One bright spot was when Punxy put in its sophomore back-up quarterback, Logan Weaver. Weighing in at 150lbs soaking wet, Weaver looked like a stick-figure as he lined up behind some of his somewhat-huskier brethren. However, this kid managed to rip-off three consecutive completions for about 70 yards, which was unfortunately followed by a turnover on downs. On the next series, he struck again with two quick completions, and then an INT. He may have played one more series, but he was soon back on the sidelines.

Otherwise, there wasn't a lot about the actual game to raise one's pulse. I left at the end of the 3rd quarter, after DuBois was up 28-0. The game finished-up 42-6.

So, I didn't uncover a hidden pool of hardscrabble football talent, tucked away in a remote nook of rural PA. But as I watched all of the proceedings, the commotion, energy, as I heard the jeers, the cheers, as I overheard conversations, I was plagued by one simple thought: the real drama in life happens in High School. Forget the so-called Real World.

So I thought about it. Has life EVER AGAIN been as exciting as it was when I was 15? When I had to sneak out of the house, when I had to be clandestine about everything? When all I wanted to do was find my own identity, but at the same time all I wanted was to be "cool"? When nothing made sense and I was pissed and nervous and confused as hell? When I had "crushes"?? I hate to say it but, except for my first few weeks of college, the answer is probably no.

There's nothing like doing things, feeling things, for the first time. Maybe the events meant less in the grand scheme, but they meant more because it was the first time of so many first times. That's reason enough to make sure you get some variety in your life. A change is as good as a vacation.

But I'm getting off The Point, whatever it was. This game was fun because I'd totally forgotten what innocent, good-spirited and clean FUN a high school football game could be. When I was in high school, I was either too self-conscious or too pre-occupied to enjoy them. But now, as man getting ready to wave goodbye to his 20s, I finally get it.

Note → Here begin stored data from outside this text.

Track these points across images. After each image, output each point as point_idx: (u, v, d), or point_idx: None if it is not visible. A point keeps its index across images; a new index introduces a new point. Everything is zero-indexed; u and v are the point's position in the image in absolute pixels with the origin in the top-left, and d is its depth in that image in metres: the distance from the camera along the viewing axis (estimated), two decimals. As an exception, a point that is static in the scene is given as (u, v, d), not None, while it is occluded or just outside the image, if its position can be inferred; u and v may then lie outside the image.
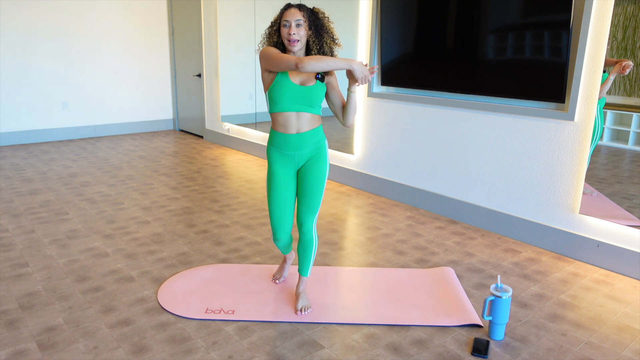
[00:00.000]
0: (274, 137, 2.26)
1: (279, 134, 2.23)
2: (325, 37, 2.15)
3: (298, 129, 2.19)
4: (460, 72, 3.60)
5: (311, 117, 2.19)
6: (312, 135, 2.22)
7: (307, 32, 2.12)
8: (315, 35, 2.12)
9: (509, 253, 3.20)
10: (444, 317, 2.39)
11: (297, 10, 2.10)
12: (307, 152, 2.25)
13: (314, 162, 2.27)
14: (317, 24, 2.13)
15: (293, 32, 2.07)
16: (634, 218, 2.84)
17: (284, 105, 2.15)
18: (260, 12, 5.39)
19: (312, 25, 2.11)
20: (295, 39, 2.07)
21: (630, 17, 2.70)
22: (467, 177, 3.68)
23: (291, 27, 2.07)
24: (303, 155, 2.25)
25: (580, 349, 2.18)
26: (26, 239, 3.25)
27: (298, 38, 2.08)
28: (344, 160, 4.71)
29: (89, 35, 6.55)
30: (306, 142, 2.22)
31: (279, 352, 2.12)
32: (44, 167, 5.14)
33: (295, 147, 2.22)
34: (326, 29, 2.16)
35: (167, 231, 3.46)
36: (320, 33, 2.13)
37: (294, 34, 2.07)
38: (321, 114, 2.25)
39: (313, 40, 2.13)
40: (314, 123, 2.21)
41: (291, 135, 2.20)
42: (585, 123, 2.96)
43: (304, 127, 2.19)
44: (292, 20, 2.08)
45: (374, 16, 4.10)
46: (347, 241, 3.43)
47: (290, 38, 2.07)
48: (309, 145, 2.23)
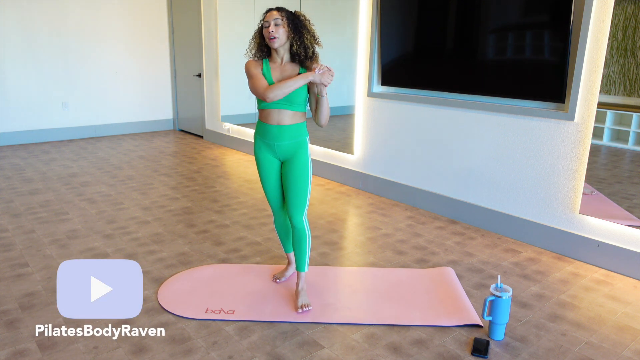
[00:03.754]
0: (258, 126, 2.47)
1: (262, 123, 2.43)
2: (306, 35, 2.32)
3: (278, 122, 2.36)
4: (461, 72, 3.60)
5: (293, 113, 2.37)
6: (292, 129, 2.38)
7: (287, 30, 2.29)
8: (294, 33, 2.30)
9: (509, 253, 3.20)
10: (444, 317, 2.39)
11: (276, 11, 2.32)
12: (287, 145, 2.39)
13: (295, 158, 2.42)
14: (296, 24, 2.31)
15: (272, 30, 2.28)
16: (634, 218, 2.84)
17: (267, 104, 2.35)
18: (260, 12, 5.36)
19: (291, 24, 2.29)
20: (274, 36, 2.27)
21: (630, 17, 2.70)
22: (467, 177, 3.68)
23: (270, 26, 2.28)
24: (283, 147, 2.40)
25: (580, 349, 2.18)
26: (26, 239, 3.26)
27: (276, 35, 2.27)
28: (344, 160, 4.71)
29: (89, 35, 6.54)
30: (284, 135, 2.37)
31: (279, 352, 2.12)
32: (44, 167, 5.14)
33: (274, 138, 2.38)
34: (307, 28, 2.34)
35: (167, 231, 3.46)
36: (300, 31, 2.30)
37: (272, 32, 2.28)
38: (305, 111, 2.42)
39: (293, 37, 2.30)
40: (295, 119, 2.38)
41: (271, 126, 2.38)
42: (585, 123, 2.96)
43: (284, 121, 2.36)
44: (271, 20, 2.29)
45: (374, 16, 4.10)
46: (347, 241, 3.43)
47: (270, 35, 2.28)
48: (287, 138, 2.38)
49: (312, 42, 2.34)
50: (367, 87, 4.31)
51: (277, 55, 2.37)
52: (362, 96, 4.38)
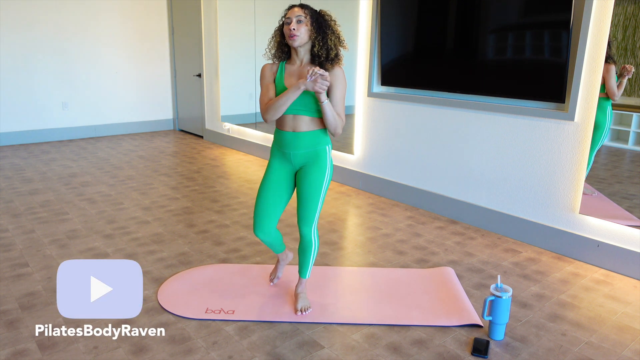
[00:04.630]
0: (275, 135, 2.33)
1: (278, 130, 2.29)
2: (330, 36, 2.17)
3: (293, 128, 2.22)
4: (461, 72, 3.60)
5: (310, 119, 2.20)
6: (309, 137, 2.22)
7: (310, 30, 2.14)
8: (317, 33, 2.14)
9: (509, 253, 3.20)
10: (444, 317, 2.39)
11: (299, 8, 2.17)
12: (304, 153, 2.24)
13: (311, 167, 2.26)
14: (320, 23, 2.15)
15: (293, 28, 2.12)
16: (634, 218, 2.84)
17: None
18: (260, 12, 5.39)
19: (315, 23, 2.14)
20: (295, 33, 2.12)
21: (630, 17, 2.70)
22: (467, 177, 3.68)
23: (292, 23, 2.13)
24: (299, 156, 2.25)
25: (580, 349, 2.18)
26: (26, 239, 3.25)
27: (297, 33, 2.12)
28: (344, 160, 4.71)
29: (89, 35, 6.54)
30: (300, 143, 2.22)
31: (279, 352, 2.12)
32: (44, 167, 5.14)
33: (290, 146, 2.24)
34: (332, 29, 2.18)
35: (167, 231, 3.46)
36: (324, 31, 2.15)
37: (293, 29, 2.12)
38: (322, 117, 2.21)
39: (316, 37, 2.14)
40: (313, 126, 2.22)
41: (286, 133, 2.24)
42: (585, 123, 2.96)
43: (300, 128, 2.21)
44: (293, 17, 2.14)
45: (374, 16, 4.10)
46: (347, 241, 3.43)
47: (290, 33, 2.13)
48: (303, 147, 2.23)
49: (337, 43, 2.18)
50: (367, 87, 4.31)
51: (297, 56, 2.21)
52: (362, 96, 4.39)
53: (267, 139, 5.67)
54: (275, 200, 2.34)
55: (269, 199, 2.33)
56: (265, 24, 5.29)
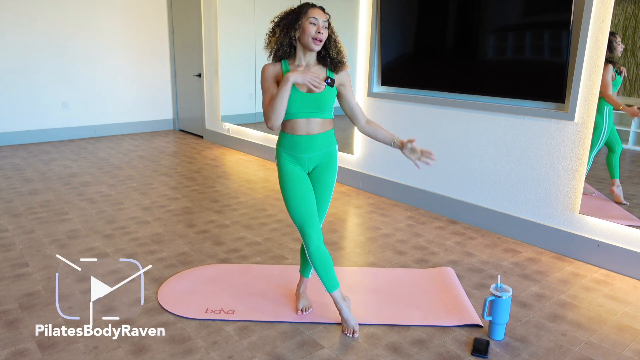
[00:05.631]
0: (283, 139, 2.19)
1: (288, 135, 2.16)
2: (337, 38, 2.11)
3: (307, 132, 2.13)
4: (461, 72, 3.60)
5: (322, 121, 2.14)
6: (322, 138, 2.16)
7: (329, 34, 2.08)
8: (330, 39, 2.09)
9: (509, 253, 3.20)
10: (444, 317, 2.39)
11: (323, 12, 2.06)
12: (317, 155, 2.18)
13: (324, 169, 2.22)
14: (332, 28, 2.10)
15: (320, 32, 2.01)
16: (634, 218, 2.84)
17: (293, 113, 2.09)
18: (260, 12, 5.39)
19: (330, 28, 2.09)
20: (322, 38, 2.01)
21: (630, 17, 2.71)
22: (467, 177, 3.68)
23: (319, 25, 2.01)
24: (313, 158, 2.18)
25: (580, 349, 2.18)
26: (26, 239, 3.25)
27: (323, 38, 2.02)
28: (344, 160, 4.70)
29: (89, 35, 6.54)
30: (315, 145, 2.15)
31: (279, 352, 2.12)
32: (44, 167, 5.14)
33: (304, 150, 2.15)
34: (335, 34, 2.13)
35: (167, 231, 3.46)
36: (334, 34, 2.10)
37: (320, 33, 2.01)
38: (332, 117, 2.19)
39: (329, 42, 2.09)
40: (325, 127, 2.16)
41: (300, 137, 2.13)
42: (585, 123, 2.96)
43: (313, 130, 2.13)
44: (320, 19, 2.01)
45: (374, 16, 4.10)
46: (347, 241, 3.43)
47: (318, 37, 2.00)
48: (318, 149, 2.17)
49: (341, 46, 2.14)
50: (367, 87, 4.31)
51: (304, 57, 2.10)
52: (362, 96, 4.38)
53: (267, 139, 5.67)
54: (309, 196, 2.17)
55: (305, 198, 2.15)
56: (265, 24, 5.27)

*(It's the home of the eponymous groundhog and the mystifying annual ceremony in which the little rodent is said to predict the end of winter or the coming of spring. It's a quiant little ville, much smaller than I'd imagined, especially given all the Hoop-Lah surrounding the Groundhog. As you might expect, there is a discernible "Groundhog Motif" throughout the town; there are human-sized, plastic statues of groundhogs in front of certain buildings. There is a restaurant called "Phil's" (Punxsutawney Phil is the name of the groundhog...sheesh), and various business have "groundhog" worked into their names. Otherwise, it's a pretty standard small PA town. )

1 comment:

Ted Dickhudt said...

Man! I wonder about that. If everything after high school was a little bit of let down. But then I think about it further...I had really bad acne back then. Really bad.